— Сто тысяч мегатонн! Сто тысяч мегатонн! Атом, атом! Слушай меня! Цель номер один! Огонь!
Жирное, бело-рыхлое, как у тритона, тело. Икры-бутыли. Комиссованный. Из ракетных войск. Солнце два часа держит его у окна, пока не уйдет за угол. Безумец стоит в этом плену, вытянув руки с вывернутыми навстречу лучам ладонями, и раздается его неутомимый, монотонный вопль:
— Сто тысяч мегатонн! Сто тысяч мегатонн! Атом, атом! Слушай меня!..
Тут есть такие, что резали себе вены осколками стекла на своей свадьбе, и такие, что пытались выброситься в окно с девятого этажа. И выбросились бы благополучно, если бы их не «спасли» непрошеные ангелы-хранители, схватив за ноги. Кровь за кровь, откровенность за откровенность. Как сюда он попал? Да так… Вена, Нагасаки, Сенека.
Пятый день он в этом чудесном доме. Очередная беседа с прекрасным Аполлоном в белом халате. Златокудрый, грудь шире Арарата, лицо как солнце. Даже и не беседа. Разговор по душам двух друзей. Пишет диссертацию. Нужен материал: автопортреты пациентов.

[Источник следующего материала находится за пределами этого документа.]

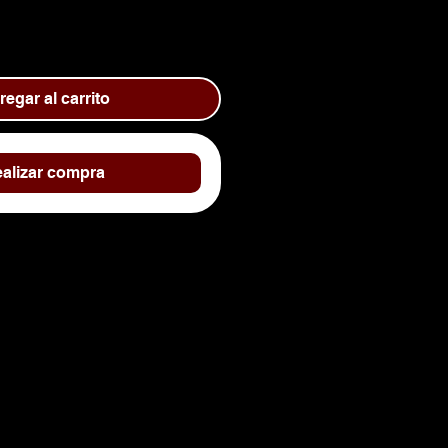
egar al carrito
alizar compra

— Что ж вы робкий такой? — спрашивает Психиатр. В голосе его звучит искреннее участие и сердечность. — Чего же вы боитесь? Девятого вала? Девятый вал сюда не докатится. Уверяю вас. Живите спокойно. Трудитесь по силам. Рисуйте. Я вас не тороплю…
Тут танцы по воскресеньем. Ах, давно он не танцевал! С женской половины пришли девушки. Они тоже в пижамах, в голубую полоску, как волны. На ногах мягкие, бесшумные тапочки. Они курят. У них тоже наголо обритые головы. Они хотят танцевать, их глаза говорят о любви. Темный лес, пламенном бреду… Пальцы Психиатра в толстых золотых перстнях барабанят по столу. Если он, Очкуров, нынче вечером не закончит свой автопортрет, то пусть пеняет на зеркало, коли рожа крива. Его не выпустят живым из этого дома… Стоп машина… В лимонном Сингапуре…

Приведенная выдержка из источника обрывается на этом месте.